Что касается отношений Некрасова и Захарова, то они стали истинно приятельскими. Гаврила часто гостил у поэта в Карабихе.
Весной 1869 года Гаврила Яковлевич сходил в Кострому и сфотографировался в полной охотничьей амуниции, с собакой у ног. Платный грамотей под диктовку сделал на обороте надпись, и Гаврила подарил карточку другу-приятелю Николаю Алексеевичу. В письме, приложенном к фотографии, были такие слова: «Частенько на мыслях ты у меня и как с тобою я похаживал по болотинам вдвоем, и все это оченно помню, как бы это вчера было, и во сне ты мне часто привидишься. Полюбуйся-ка на свой подарочек, Юрку.
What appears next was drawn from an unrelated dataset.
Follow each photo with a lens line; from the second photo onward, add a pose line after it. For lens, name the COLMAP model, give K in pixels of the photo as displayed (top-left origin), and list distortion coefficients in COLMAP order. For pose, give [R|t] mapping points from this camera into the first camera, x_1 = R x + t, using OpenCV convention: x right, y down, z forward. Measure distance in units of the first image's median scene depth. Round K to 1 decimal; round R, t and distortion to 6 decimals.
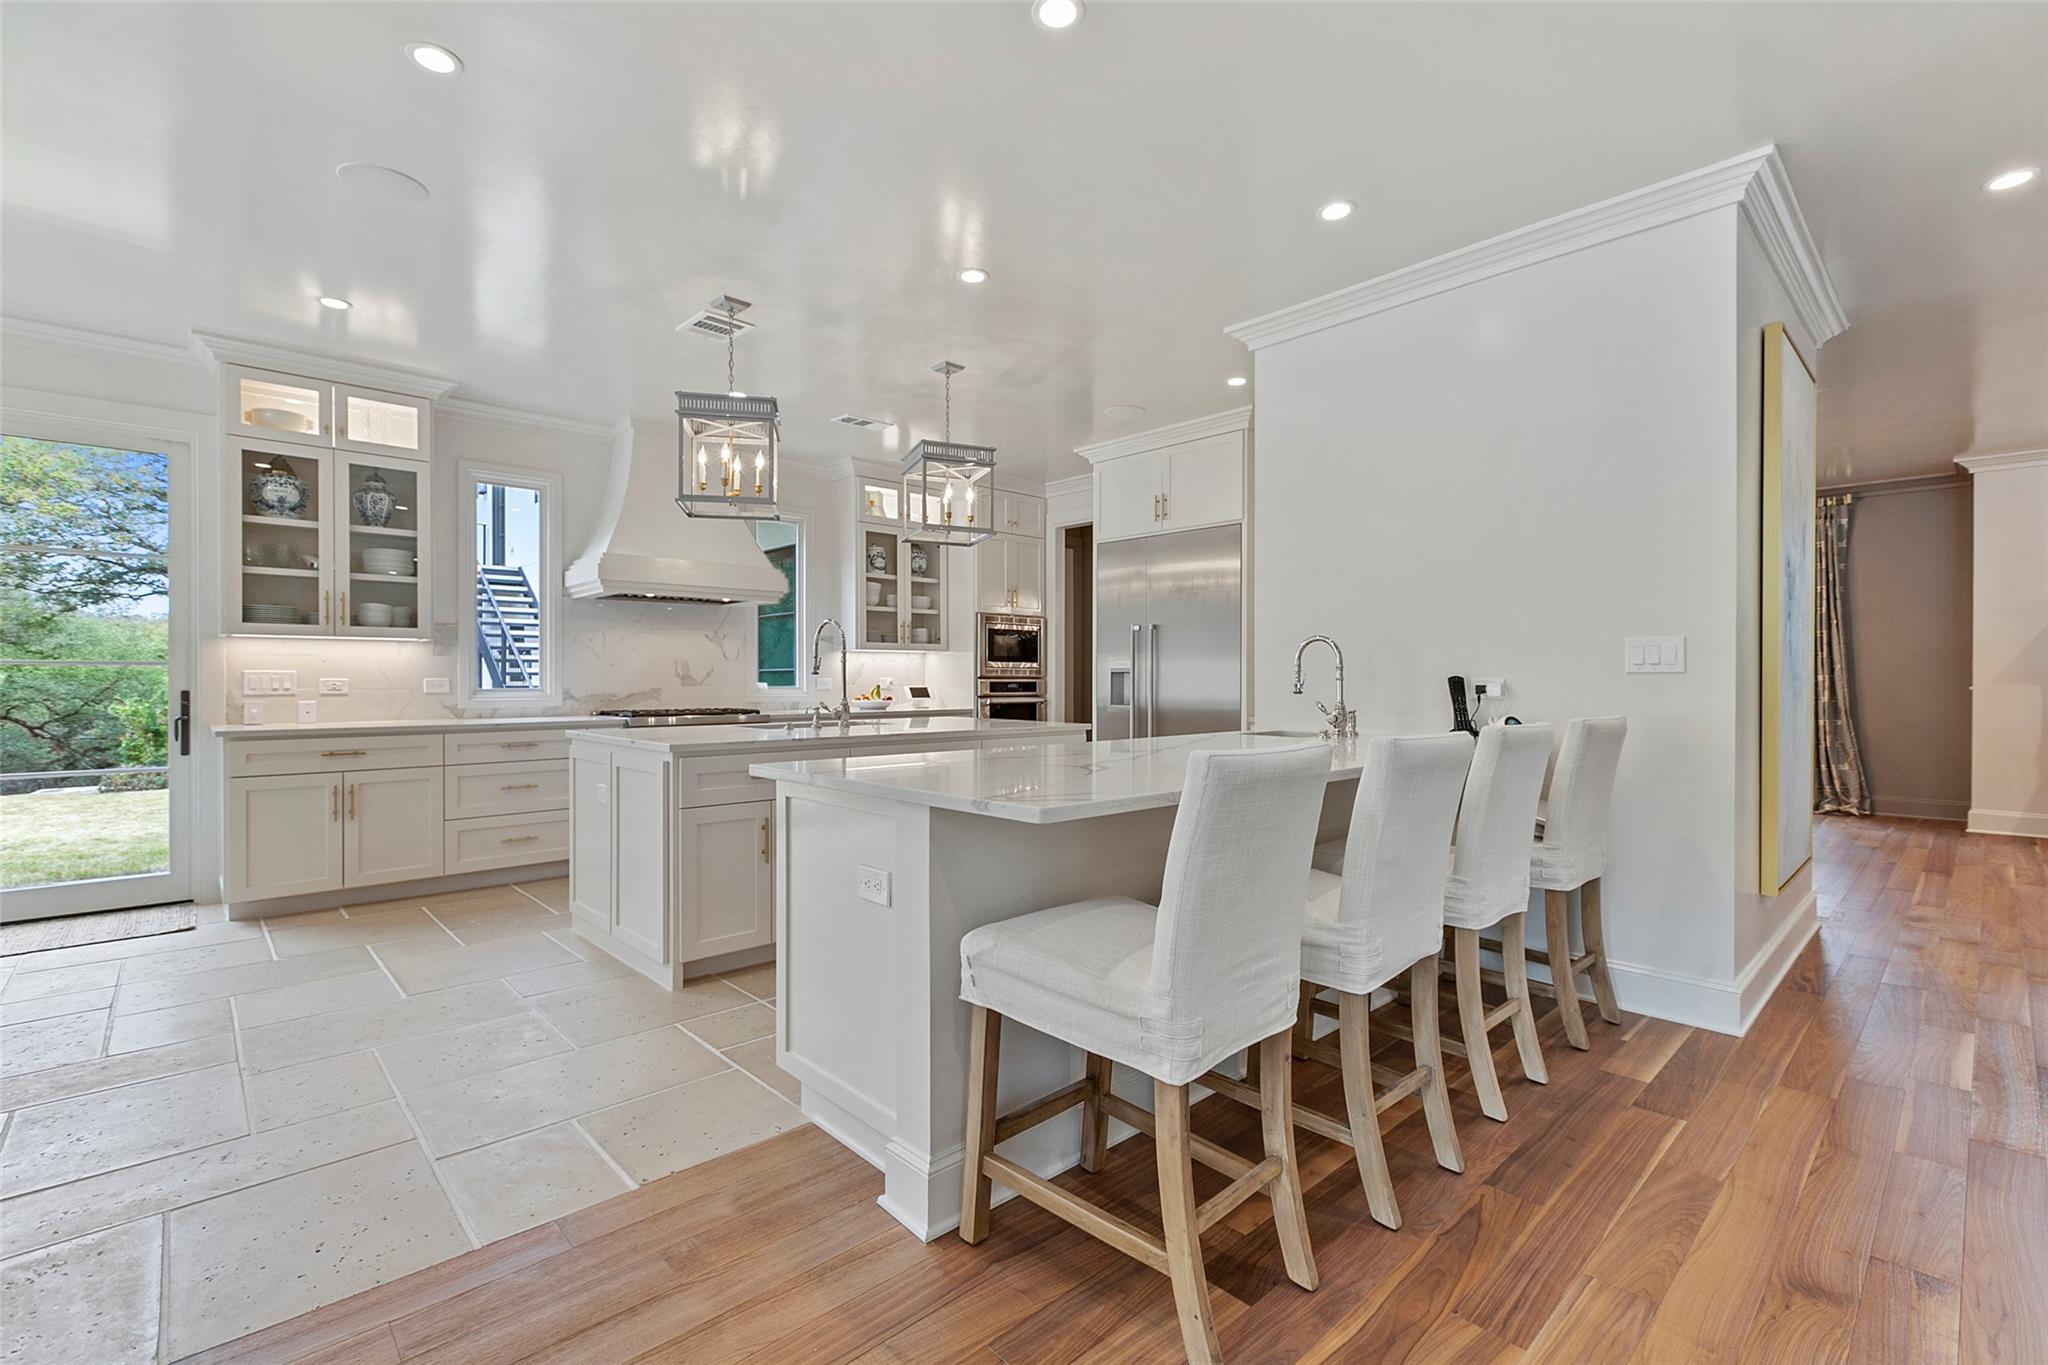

Ишь как свернулась сердечная, у ног моих, ни на минуту с ней не расстаемся. Сука важнеющая, стойка мертвая, да уж и берегу я ее пуще глаз своих… А уж как под селом Юсуповом новое местечко дупелиное подпас я про тебя, так уж чудо, что шаг, то дупель или бекас — невидимо, целые стада поднимаются из-под Юрки…»
Фотография Гаврилы висела в кабинете Некрасова, напоминая о друге, а чучела бекасов и дупелей, их охотничьи трофеи, — о совместных походах по болотам и лесам.